In the RCTs reporting the summed pain intensity difference to baseline over the 12 and 24-h study period, SPID values were higher than the control group.

A total of 112 patients received upon request rescue medication if analgesia with the study medication was insufficient. Discontinuation due to inadequate analgesia occurred at low rates (4.4% of total participants).

Patient Satisfaction

Patient satisfaction was high, with a minimum of 70% satisfaction among patients treated with SSTS. It is not surprising to find greater satisfaction with SSTS. Patients have a greater degree of autonomy which reduces fears of insufficient analgesia. Instant availability of the medication contributes to greater satisfaction with the mode of treatment. The measurement of satisfaction in trials where participants are not blinded to study arm assignment creates a potential for bias. Most of the studies in our analysis were unblinded.

Safety

The most common AEs overall for SSTS 15 and 30 mcg were nausea, vomiting, and headache. As with any opioid, SSTS may be associated with respiratory or neuropsychiatric events, particularly in a postoperative setting where patients are recovering from anesthesia or have been administered concomitant CNS depressants, including other opioids during the surgery and during the initial stay in the recovery room. The most common respiratory AE was decreased oxygen saturation (5.6% of AEs). Three patients discontinued due to respiratory AE. Neuropsychiatric events among patients treated with sufentanil were headache (5.7%), dizziness (4.3%), confusional state/sedation (1.7%), somnolence (1.6%), and insomnia (1.4%). Discontinuation due to neuropsychiatric events occurred at low rates; specific events leading to discontinuation included confusional state and sopor. The most common gastrointestinal AEs were nausea (51%), vomiting (11.6%), PONV (4.2%), and constipation (3.6%). No patient required the use of naloxone. AEs observed in the studies were generally consistent with those associated with opioids and the postsurgical setting.

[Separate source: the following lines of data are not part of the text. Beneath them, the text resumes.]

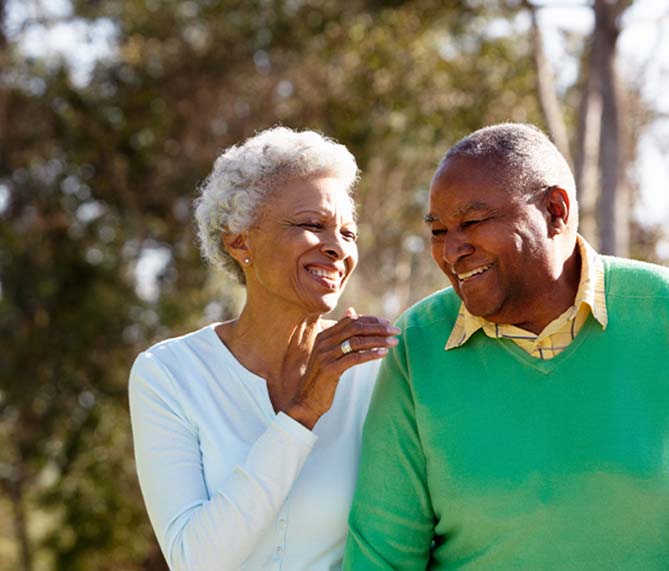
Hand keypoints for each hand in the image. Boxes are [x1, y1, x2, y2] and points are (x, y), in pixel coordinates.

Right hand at [286, 308, 399, 428]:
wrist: (306, 399)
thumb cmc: (322, 376)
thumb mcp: (329, 352)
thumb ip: (340, 334)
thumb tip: (352, 311)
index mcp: (324, 335)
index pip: (351, 320)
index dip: (371, 320)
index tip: (387, 323)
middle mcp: (324, 342)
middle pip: (355, 328)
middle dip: (378, 328)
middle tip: (395, 330)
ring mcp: (326, 355)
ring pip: (357, 341)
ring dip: (378, 340)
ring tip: (394, 342)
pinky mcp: (330, 369)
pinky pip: (355, 357)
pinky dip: (371, 354)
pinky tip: (384, 354)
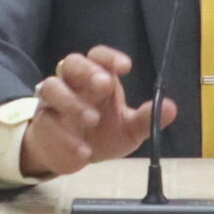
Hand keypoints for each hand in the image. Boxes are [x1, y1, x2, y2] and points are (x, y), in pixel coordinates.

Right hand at [19, 45, 175, 180]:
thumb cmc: (102, 134)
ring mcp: (54, 102)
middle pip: (71, 62)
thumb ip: (146, 119)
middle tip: (104, 85)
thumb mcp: (129, 130)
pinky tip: (83, 151)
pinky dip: (65, 137)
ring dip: (72, 102)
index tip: (126, 67)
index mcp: (97, 79)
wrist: (73, 157)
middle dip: (87, 70)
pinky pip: (46, 123)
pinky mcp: (42, 124)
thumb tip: (171, 108)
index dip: (109, 57)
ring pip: (51, 86)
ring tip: (92, 120)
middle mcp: (73, 84)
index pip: (98, 56)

A total of 35 SAEs were reported among patients treated with SSTS; only 17 were considered related to treatment: one SAE occurred in a SSTS 30 mcg treated patients, the others in the SSTS 15 mcg group. All events were resolved, with the study drug withdrawn.

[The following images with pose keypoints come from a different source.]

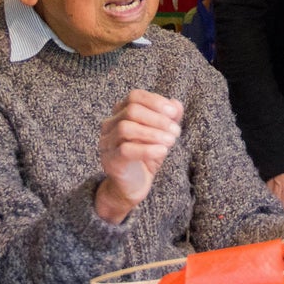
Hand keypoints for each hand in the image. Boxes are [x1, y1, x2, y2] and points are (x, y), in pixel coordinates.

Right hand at [95, 90, 182, 222]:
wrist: (132, 187)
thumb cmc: (146, 157)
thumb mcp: (161, 135)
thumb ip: (169, 118)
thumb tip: (176, 104)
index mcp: (120, 113)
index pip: (135, 96)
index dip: (155, 102)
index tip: (174, 113)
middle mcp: (110, 125)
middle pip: (131, 110)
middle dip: (157, 119)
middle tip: (176, 131)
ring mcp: (107, 143)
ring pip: (126, 128)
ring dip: (153, 133)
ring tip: (171, 141)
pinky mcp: (110, 161)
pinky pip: (125, 150)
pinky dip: (147, 149)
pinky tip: (162, 151)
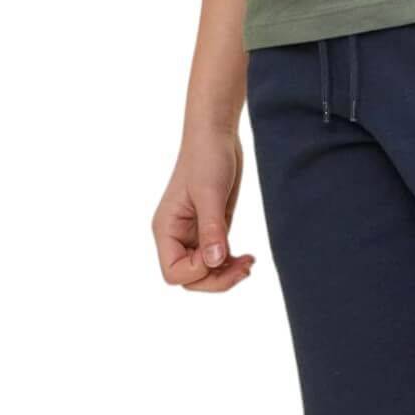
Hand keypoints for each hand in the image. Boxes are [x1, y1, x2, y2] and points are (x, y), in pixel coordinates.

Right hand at [152, 126, 254, 292]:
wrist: (216, 135)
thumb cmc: (207, 157)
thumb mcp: (210, 192)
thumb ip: (212, 228)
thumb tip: (214, 262)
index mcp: (166, 229)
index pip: (174, 272)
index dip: (199, 271)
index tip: (221, 250)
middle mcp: (176, 236)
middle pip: (190, 278)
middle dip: (216, 279)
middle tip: (246, 268)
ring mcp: (193, 233)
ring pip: (205, 271)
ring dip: (226, 274)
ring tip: (249, 264)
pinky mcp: (210, 228)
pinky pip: (216, 257)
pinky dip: (230, 263)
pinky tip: (247, 257)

The safety profile of sufentanil is well established based on more than 30 years of experience with sufentanil used for general anesthesia and for epidural analgesia.

Other PCAs

Two studies (Dransart C, 2018; Melson TI, 2014) compared SSTS vs. PCA with IV morphine. Patients using SSTS reported more rapid onset of analgesia and patient and nurse ease of care and satisfaction scores were higher than IV PCA. Adverse events were similar between the two groups. No other studies have been performed to compare SSTS to other PCAs.

Conclusions

In summary, the SSTS is an important system for the management of moderate-to-severe acute pain in a hospital setting. SSTS is well tolerated, with no unexpected AEs and no clinically meaningful vital sign changes. These data confirm the safety and tolerability of the SSTS. Successful pain management resulted in a high level of acceptance of the SSTS by patients with high satisfaction for the method of pain control.